Task directions: Please return every line of the records below that contains the word "pixels".

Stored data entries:
BEGIN

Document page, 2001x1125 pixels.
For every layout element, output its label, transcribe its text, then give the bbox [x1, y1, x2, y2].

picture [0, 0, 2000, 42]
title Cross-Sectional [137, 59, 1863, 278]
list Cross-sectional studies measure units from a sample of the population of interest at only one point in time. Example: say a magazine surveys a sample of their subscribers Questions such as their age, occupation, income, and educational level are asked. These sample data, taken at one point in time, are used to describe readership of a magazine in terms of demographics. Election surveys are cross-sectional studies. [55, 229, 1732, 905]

END
BEGIN

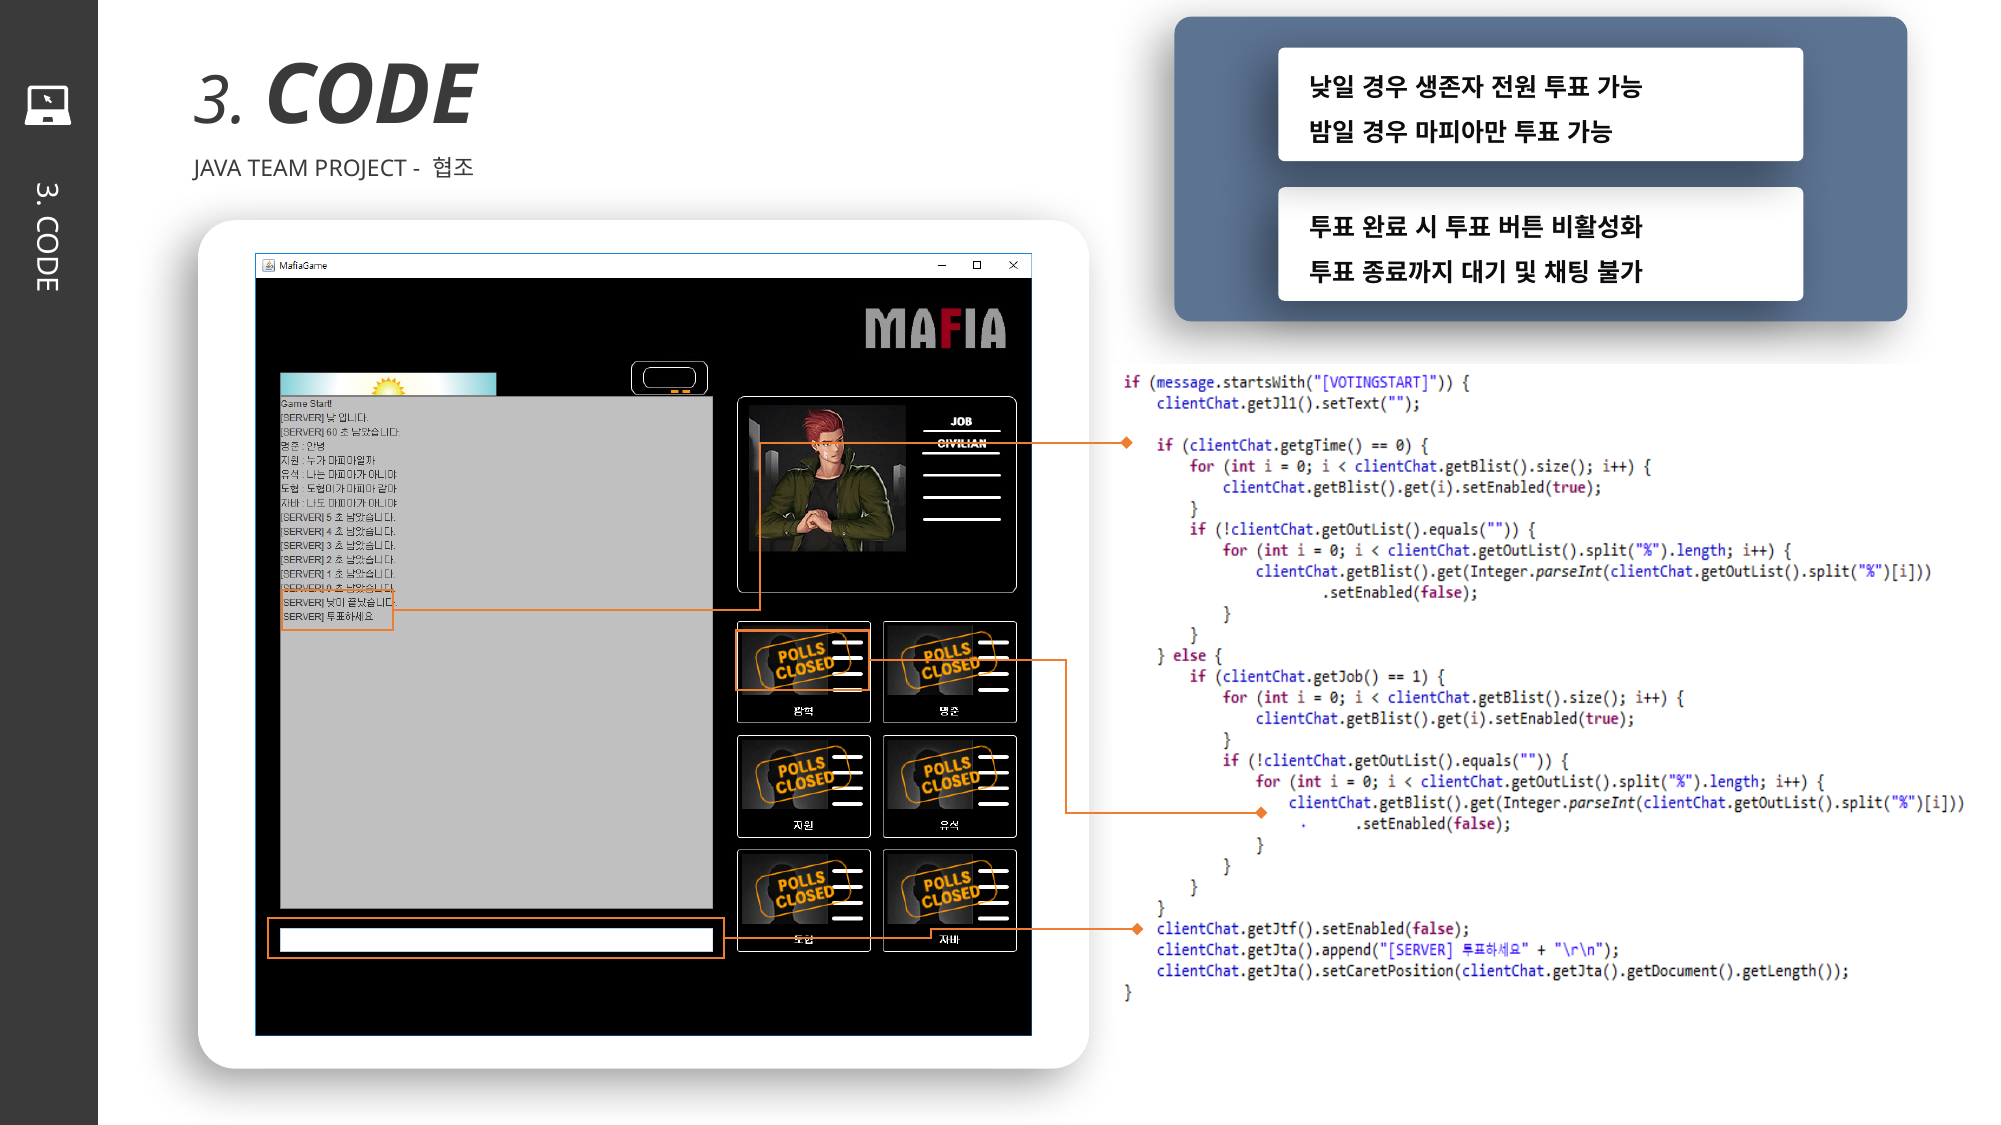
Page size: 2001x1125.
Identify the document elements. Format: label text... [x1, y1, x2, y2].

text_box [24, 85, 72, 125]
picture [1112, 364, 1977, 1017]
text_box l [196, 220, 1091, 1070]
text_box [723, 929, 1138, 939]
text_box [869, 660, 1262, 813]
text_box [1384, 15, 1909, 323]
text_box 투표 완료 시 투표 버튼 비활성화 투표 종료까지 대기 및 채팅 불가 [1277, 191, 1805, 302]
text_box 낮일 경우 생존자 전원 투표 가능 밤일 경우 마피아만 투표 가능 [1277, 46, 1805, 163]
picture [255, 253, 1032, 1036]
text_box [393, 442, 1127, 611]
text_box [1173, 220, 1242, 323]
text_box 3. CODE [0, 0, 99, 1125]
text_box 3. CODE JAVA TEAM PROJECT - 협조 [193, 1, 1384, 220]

END
BEGIN

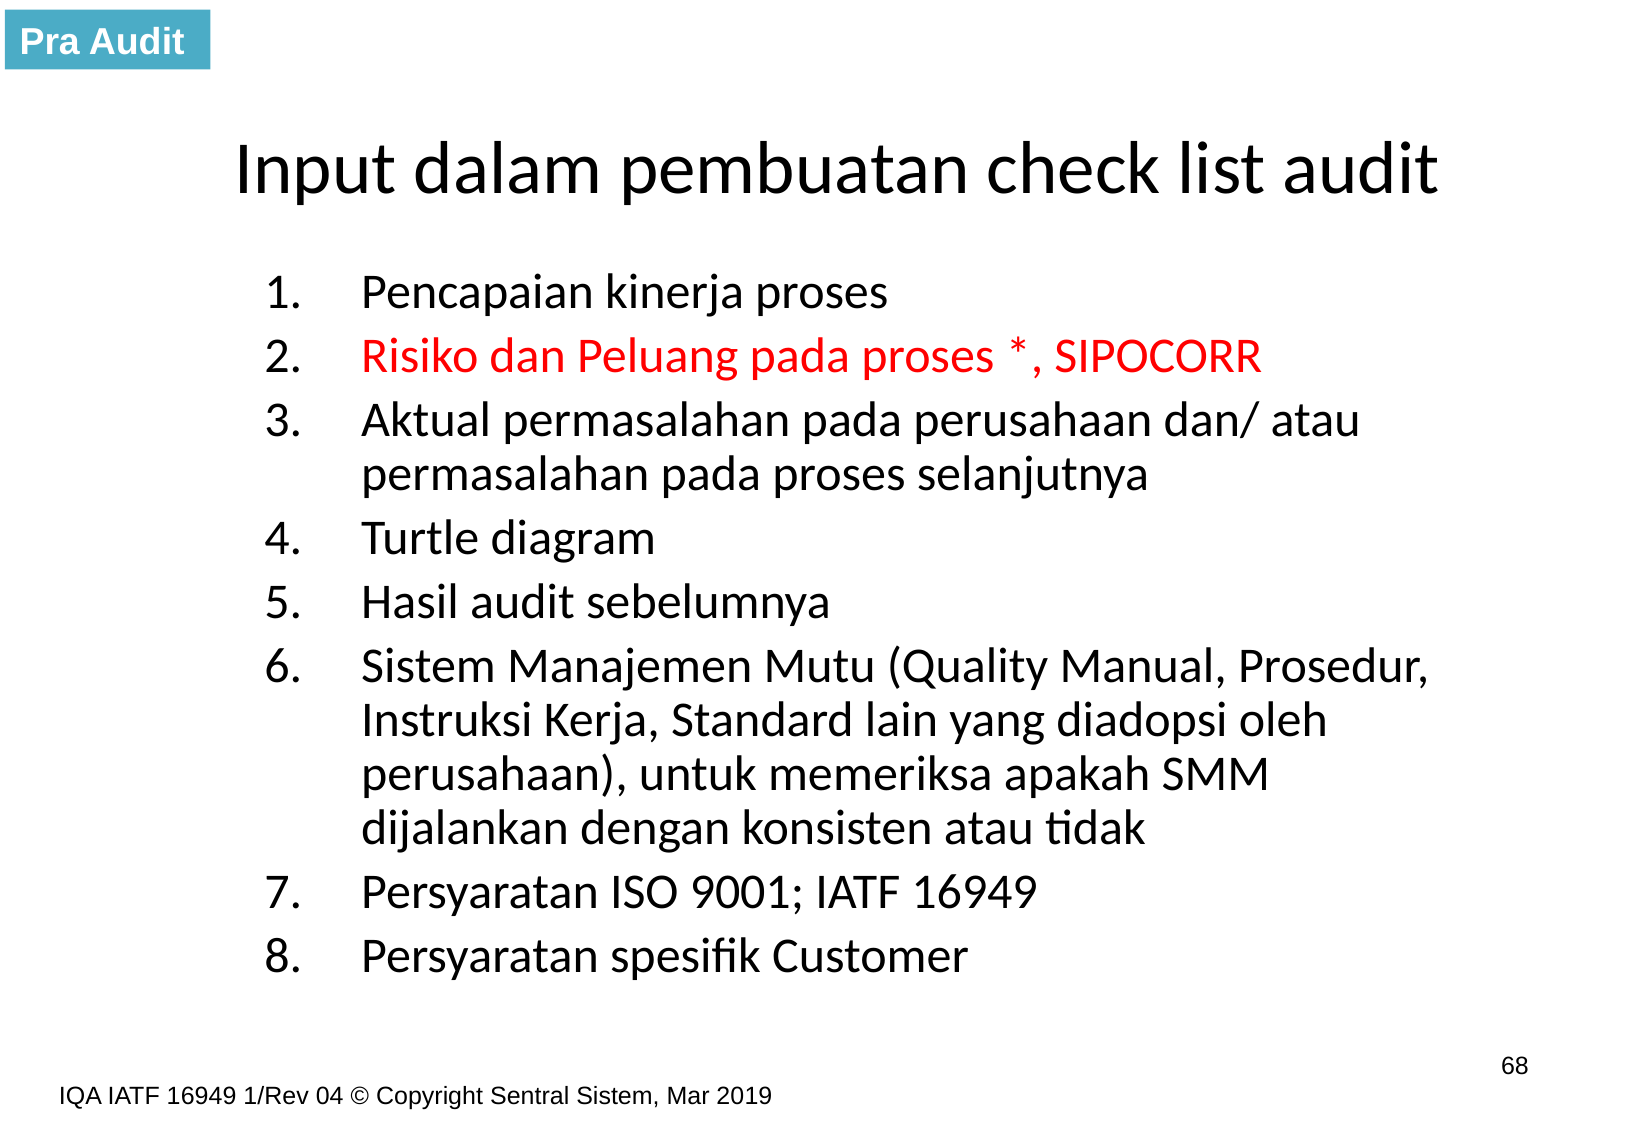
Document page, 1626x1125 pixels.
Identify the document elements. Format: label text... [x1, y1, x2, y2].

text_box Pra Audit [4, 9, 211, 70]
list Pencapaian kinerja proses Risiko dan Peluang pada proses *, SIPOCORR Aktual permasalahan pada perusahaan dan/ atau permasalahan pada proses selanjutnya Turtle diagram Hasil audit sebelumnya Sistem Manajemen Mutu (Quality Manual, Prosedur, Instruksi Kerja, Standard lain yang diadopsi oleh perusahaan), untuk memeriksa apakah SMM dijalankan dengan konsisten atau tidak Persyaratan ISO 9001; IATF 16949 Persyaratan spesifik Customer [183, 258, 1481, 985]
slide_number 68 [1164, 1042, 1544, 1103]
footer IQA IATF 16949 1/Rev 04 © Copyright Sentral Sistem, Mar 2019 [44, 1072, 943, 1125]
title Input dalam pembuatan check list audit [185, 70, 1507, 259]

END

Expected answer:
Document page, 2001x1125 pixels.
Document page, 1626x1125 pixels.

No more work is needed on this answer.